> **Selected text**:
P2 | Alternative organisational forms
While much debate is focused on large corporates, there is a need for further research on alternative ‘hybrid’ models that pose a challenge to conventional models of business combining the logics and practices of the commercial sector with a core social and environmental mission. Our research examines these alternative models and explores the interplay between different values and perspectives within organisations. Particular attention is given to community business models, working in partnership with Power to Change Trust, and to circular business models, working in partnership with Climate KIC. Research on the circular economy and social enterprise is being conducted in Nigeria and work has been completed on social enterprise models in Bhutan. The management of these alternative organisational forms raises specific issues and we are researching, in partnership with Social Enterprise UK, how mutual models provide an alternative to hierarchical systems, bringing employees and other stakeholders into more democratic decision making. We also examine the social, environmental and organisational performance of social enterprise models paying particular attention to procedures for accounting and measuring environmental and social value.
P3 | Investment for sustainable prosperity
This project examines different alternative investment models for sustainable prosperity. While most small organisations tend to rely on their own funds, there is a growing industry of ethical and social investors. While some of these forms are similar to conventional investment models, others are radically different. There is also a growing involvement of the public sector in innovative funds for sustainability. Our review of this work explores the range of different approaches and the support ecosystem facilitate the effective use of sustainability related finance.
Partly through our CUSP partnership with the Aldersgate Group, we are feeding findings into policy and practice in UK and around the world.
P4 | Governance and institutions for sustainable prosperity at the micro and macro scale
Building on the other projects in this theme, here we explore the implications of redefining prosperity on forms of governance in general, and democracy in particular. This research is contributing to the debate about the ‘green state’ and assess how political institutions, culture and practices both challenge sustainable prosperity and create space for alternatives. Sustainable prosperity raises particular questions for the nature of democracy in the context of the need for urgent action related to averting environmental disaster, and the need to intellectual freedoms that challenge dominant interests and present social and political alternatives. It does this at a range of scales from the very local, to national and international institutions.
The transition to sustainability requires a general ethos of questioning, pushing boundaries, reflexivity and opening up new horizons. Such open, participatory and inclusive forms of governance allow processes of reflection, with a range of different voices. The relationship between democracy, reflexivity and sustainability is hence closely interrelated yet poorly understood. We explore the different process innovations and approaches to deliberative democracy, recognising that such political cultural processes are both potential inhibitors of change and a potential enabler. Our research is examining the nature of existing structures of democracy as they relate to different dimension of sustainability and resource use. This work would consider the institutional structure and governance interactions between public, private and third sector actors at a variety of scales.

> **Given information**:
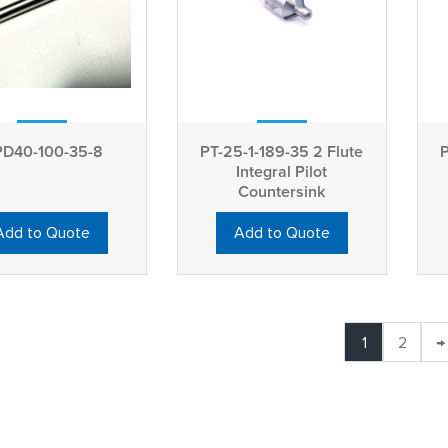
D40-100-35-8
PT-25-1-189-35 2 Flute
P
Integral Pilot
Countersink
Add to Quote
Add to Quote
1
2
→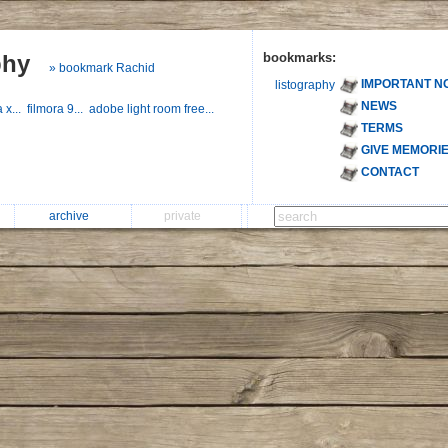
phy
bookmarks:
» bookmark Rachid
IMPORTANT N
listography
NEWS
a x...
filmora 9...
adobe light room free...
TERMS
GIVE MEMORI
CONTACT
archive
private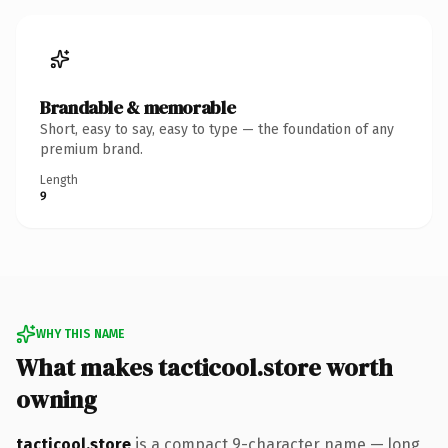
Brandable & memorable
Short, easy to say, easy to type — the foundation of any
premium brand.
Length
9
WHY THIS NAME
What makes tacticool.store worth
owning
tacticool.store
is a compact 9-character name — long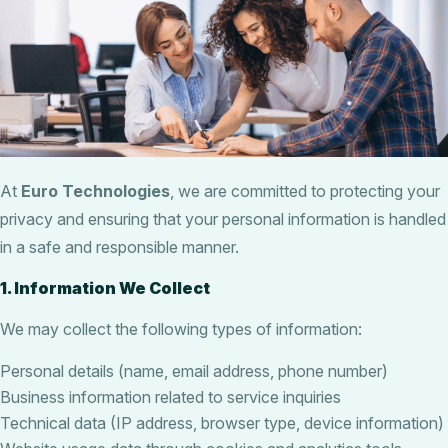
At
Euro Technologies
, we are committed to protecting your
privacy and ensuring that your personal information is handled
in a safe and responsible manner.
1. Information We Collect
We may collect the following types of information:
Personal details (name, email address, phone number)
Business information related to service inquiries
Technical data (IP address, browser type, device information)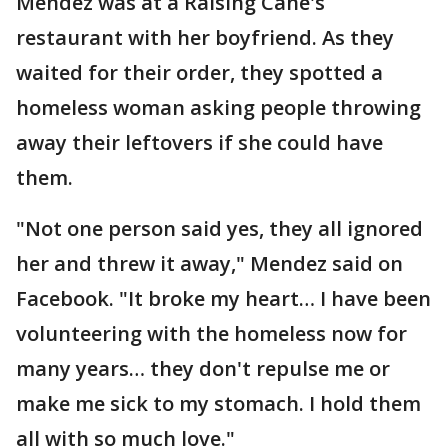
Mendez was at a Raising Cane's
restaurant with her boyfriend. As they
waited for their order, they spotted a
homeless woman asking people throwing
away their leftovers if she could have
them.
"Not one person said yes, they all ignored
her and threw it away," Mendez said on
Facebook. "It broke my heart… I have been
volunteering with the homeless now for
many years… they don't repulse me or
make me sick to my stomach. I hold them
all with so much love."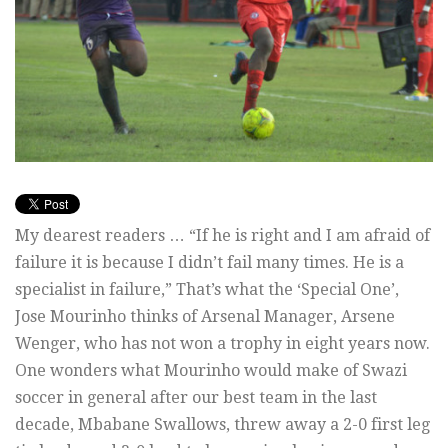
My dearest readers … “If he is right and I am afraid of
failure it is because I didn’t fail many times. He is a
specialist in failure,” That’s what the ‘Special One’,
Jose Mourinho thinks of Arsenal Manager, Arsene
Wenger, who has not won a trophy in eight years now.
One wonders what Mourinho would make of Swazi
soccer in general after our best team in the last
decade, Mbabane Swallows, threw away a 2-0 first leg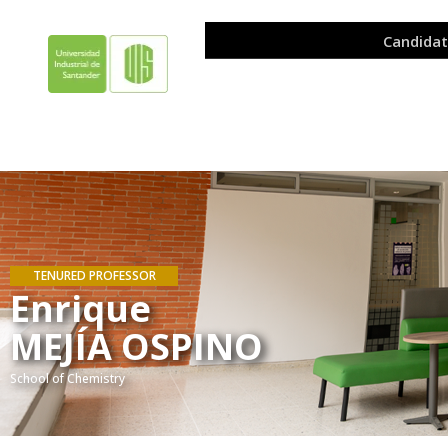
TENURED PROFESSOR
Enrique
MEJÍA OSPINO
School of Chemistry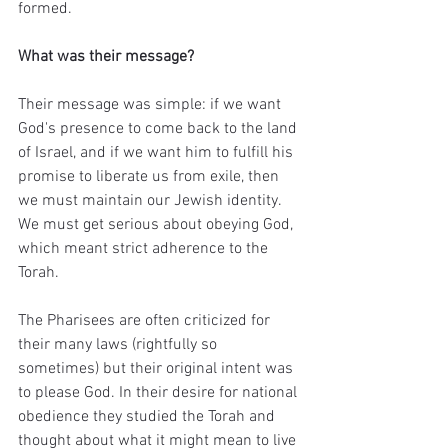
formed. 
What was their message?
Their message was simple: if we want 
God's presence to come back to the land 
of Israel, and if we want him to fulfill his 
promise to liberate us from exile, then 
we must maintain our Jewish identity. 
We must get serious about obeying God, 
which meant strict adherence to the 
Torah.
The Pharisees are often criticized for 
their many laws (rightfully so 
sometimes) but their original intent was 
to please God. In their desire for national 
obedience they studied the Torah and 
thought about what it might mean to live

> **Activity 1**: In the research text, which organization is the partner for the work on circular business models?
> **Activity 2**: Repeat the part of the research text starting with "P3 | Investment" and going on through "sustainability related finance.".
The records come from a separate source, not from the research text.

> **Written response 1**: Climate KIC

> **Written response 2**:
P3 | Investment for sustainable prosperity
This project examines different alternative investment models for sustainable prosperity. While most small organisations tend to rely on their own funds, there is a growing industry of ethical and social investors. While some of these forms are similar to conventional investment models, others are radically different. There is also a growing involvement of the public sector in innovative funds for sustainability. Our review of this work explores the range of different approaches and the support ecosystem facilitate the effective use of sustainability related finance.